Monday, August 27, 2007

Blogging On The Road: Chapter 1



I first met Dean not long after my wife and I split up. I had just gotten over a serious illness that I won’t bother to talk about, except that it had something to do with the miserably weary split-up and my feeling that everything was dead.

Without reading any more than the first two sentences, all I can think of is this:



Nel mezzo del cammin di nostra vita
mi ritrovai per una selva oscura,
ché la diritta via era smarrita.

And I have this vision of the nameless narrator (and he stays nameless for a long time) as a soul-dead drifter divorced from female companionship ditching Beatrice for a Virgil who runs every red light on the road to hell and back. This Virgil is the perfect road companion: Dean, a man who was born on the road itself. A man who is also dumped by his woman and ends up at the narrator’s house in Paterson, New Jersey--which sets my Western Lit alarm off and I envision Dean and the narrator visiting Paterson doctor William Carlos Williams to con a prescription for Benzedrine, and the good doctor writing the following poem:


so much depends
upon
a red ford
fairlane

splashed with brown
water

beside the white
route 66 sign.


What do we know about Dean at this stage of the game, besides the fact that the narrator is enthralled by him? Well, in a wonderful paragraph-long sentence, we discover that Dean is the most fantastic parking lot attendant in the world. We also discover a typically oblique reason for the narrator's fascination with Dean in a justly famous passage which comes up so quickly in the book it feels like a summation instead of a beginning:

They danced down the streets like dingledodies, and I shambled after as I've been doing all my life after people who interest me, because the only people for me are the mad ones, the ones who are mad to live, mad to talk, mad to be saved, desirous of everything at the same time, the ones who never yawn or say a commonplace thing, but burn, burn, burn like fabulous yellow roman candles exploding like spiders across the stars and in the middle you see the blue centerlight pop and everybody goes "Awww!"

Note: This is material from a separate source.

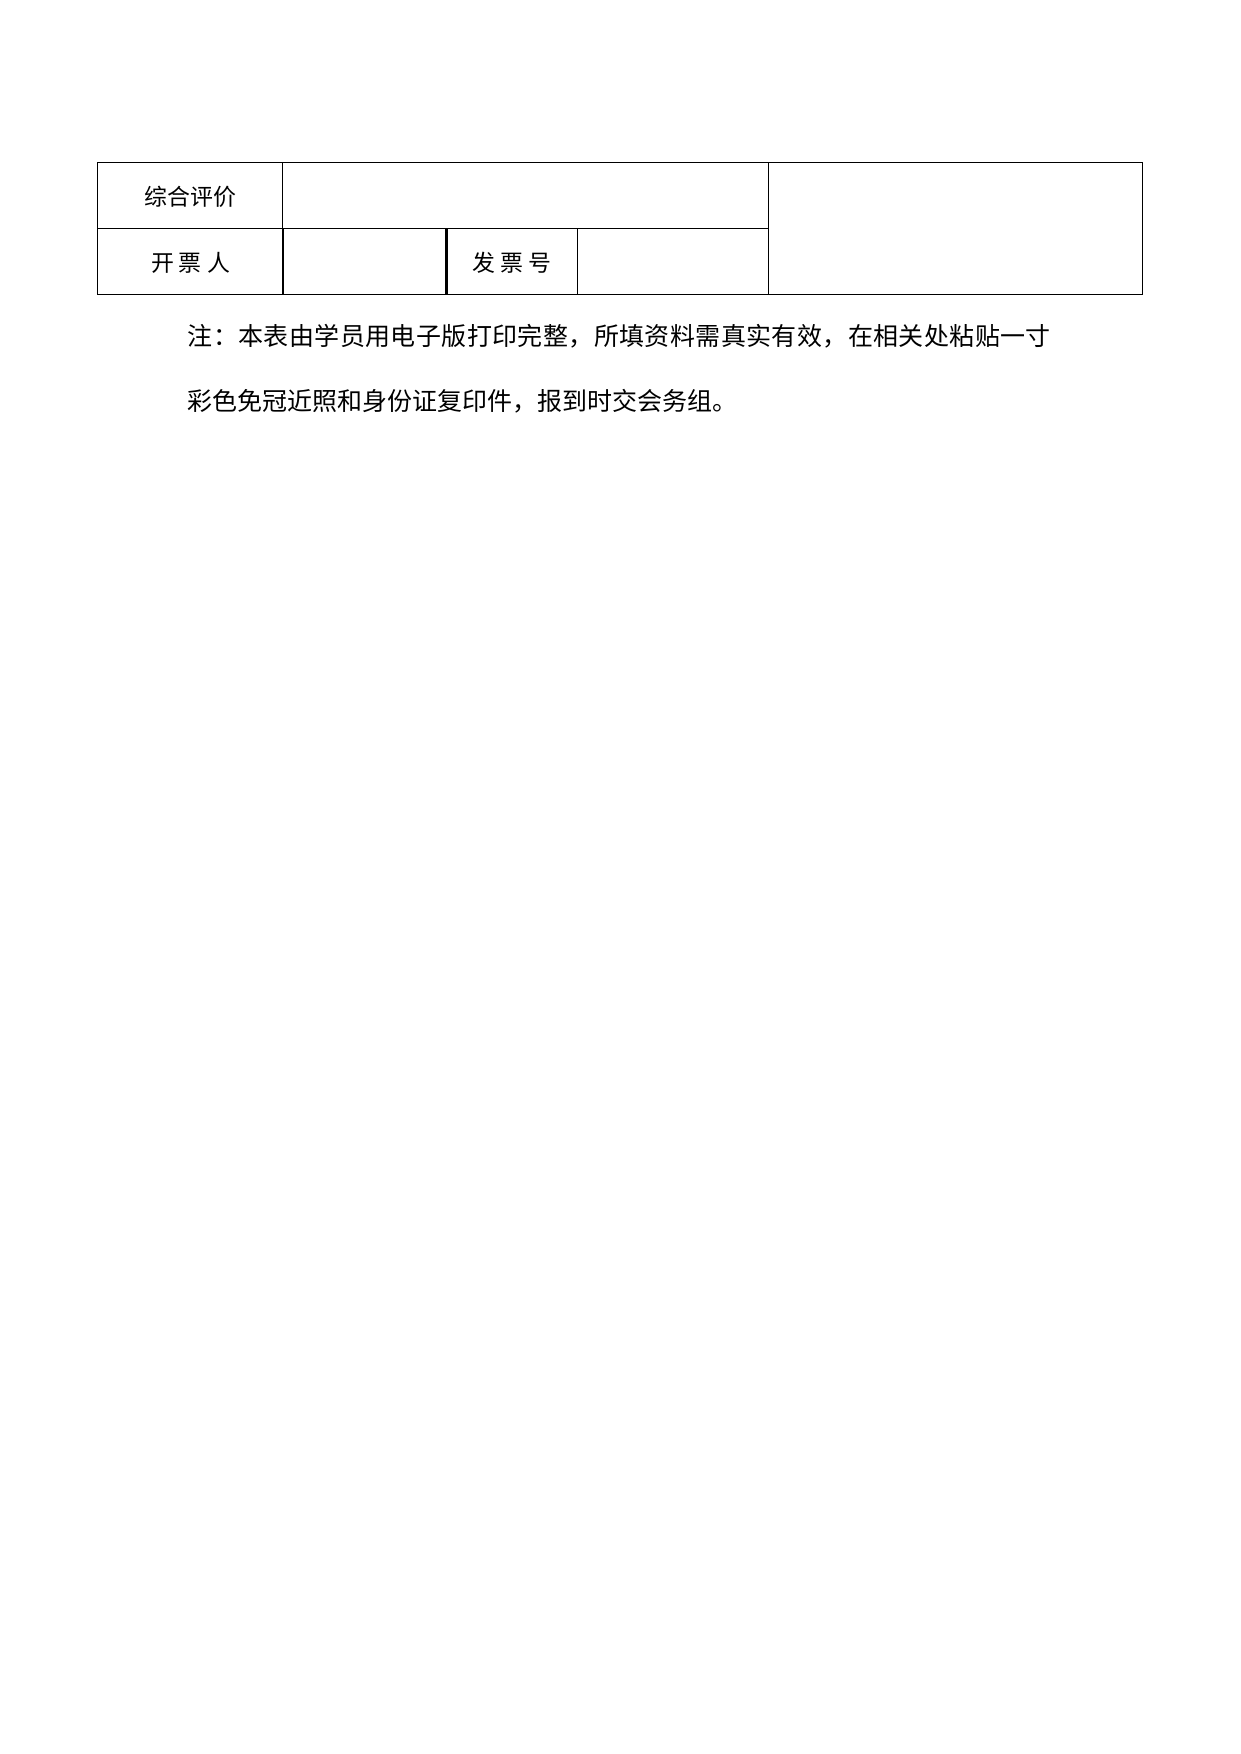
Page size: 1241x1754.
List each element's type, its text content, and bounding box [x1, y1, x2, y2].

Like the symphonies of Beethoven, it's impossible to hear this for the first time. Seeing these words is an act of recognition, not perception.

On the theory that everything in this novel is about Dean--every relationship and every image and every word the narrator says, whether he knows it or not--we've just been given the man in poetical miniature, which is almost immediately followed by a much more down-to-earth snapshot of a man who is totally obsessed with getting laid and getting fed, an animal interested in nothing more than where his next girl and his next meal are coming from. A man who's not, in fact, very likeable. And yet the narrator sees in Dean a kind of world-oyster, and by following him, "[s]omewhere along the line the pearl would be handed to me." What pearl? The pearl of wisdom? The pearl of great price? Or (knowing Dean) a girl named Pearl who'll make your blue centerlight pop till you go "Awww!"